Evin Prison, a notorious facility located in Tehran, is under the control of the Ministry of Intelligence of the Islamic Republic of Iran and is a primary prison for political detainees. Attorneys who defend political prisoners detained by the Islamic Republic of Iran are regularly arrested, detained, and subjected to excessive punishments for engaging in regular professional activities. The Islamic Republic of Iran also continues to imprison attorneys and others affiliated with the advocacy group Defenders of Human Rights Center.
According to the Center for Human Rights in Iran, not less than 5 human rights attorneys—Soheila Hejab, Payam Derafshan, Mohammad Nafari, Amirsalar Davoudi, and Nasrin Sotoudeh—were in prison during the year 2021 for performing human rights work. With limited options for recourse, political prisoners regularly participate in hunger strikes to raise awareness about prison conditions and the plight of political prisoners, who are often denied medical treatment. In January of 2022, according to reporting by Radio Free Europe/Radio Liberty, 6 prisoners in Evin Prison went on a hunger strike following the death of jailed Iranian poet and filmmaker Baktash Abtin.

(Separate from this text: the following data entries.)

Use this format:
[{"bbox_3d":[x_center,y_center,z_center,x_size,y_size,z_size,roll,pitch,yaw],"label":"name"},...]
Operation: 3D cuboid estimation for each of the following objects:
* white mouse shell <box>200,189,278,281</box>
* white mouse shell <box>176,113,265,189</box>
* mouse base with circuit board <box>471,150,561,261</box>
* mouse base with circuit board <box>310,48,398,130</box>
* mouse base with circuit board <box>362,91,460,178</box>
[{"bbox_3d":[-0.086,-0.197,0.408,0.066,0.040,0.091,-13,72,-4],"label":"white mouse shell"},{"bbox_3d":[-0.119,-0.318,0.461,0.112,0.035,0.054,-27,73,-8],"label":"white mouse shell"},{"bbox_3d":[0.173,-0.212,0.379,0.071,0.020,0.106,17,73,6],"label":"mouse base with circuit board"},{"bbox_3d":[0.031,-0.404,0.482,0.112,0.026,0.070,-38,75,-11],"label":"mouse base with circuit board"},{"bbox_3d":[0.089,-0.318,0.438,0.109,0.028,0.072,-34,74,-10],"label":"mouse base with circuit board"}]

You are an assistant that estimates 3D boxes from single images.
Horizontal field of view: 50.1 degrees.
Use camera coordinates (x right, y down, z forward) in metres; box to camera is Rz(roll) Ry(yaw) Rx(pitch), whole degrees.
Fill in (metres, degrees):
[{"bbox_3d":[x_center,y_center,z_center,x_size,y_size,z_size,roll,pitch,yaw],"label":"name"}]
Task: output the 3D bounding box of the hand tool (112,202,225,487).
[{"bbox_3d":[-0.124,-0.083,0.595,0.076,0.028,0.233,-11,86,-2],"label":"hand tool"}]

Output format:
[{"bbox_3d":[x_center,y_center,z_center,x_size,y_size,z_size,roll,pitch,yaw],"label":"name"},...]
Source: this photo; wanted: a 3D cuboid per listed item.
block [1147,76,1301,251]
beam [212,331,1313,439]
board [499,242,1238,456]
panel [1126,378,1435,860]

At least 3 other prisoners at the Gharchak Women's Prison and the Greater Tehran Central Penitentiary joined the hunger strike. Radio Free Europe/Radio Liberty reported that dozens of prisoners are believed to have died in the prisons of the Islamic Republic of Iran due to mistreatment, including beatings, torture, and a lack of proper medical care. In August of 2021, following the release of footage of mistreatment and torture at Evin Prison, the Bureau of Democracy, Human Rights, and Labor of the Department of State issued a statement stating that the recently leaked footage of [the] notorious Evin Prison confirms what we have long known: torture is systemic in Iranian prisons.
We call on the Islamic Republic of Iran to release all political prisoners and to treat all prisoners with dignity . According to the organization United for Iran, more than 556 prisoners of conscience, including persons jailed for religious beliefs, were held in 200 or more prisons in the Islamic Republic of Iran as of May of 2022.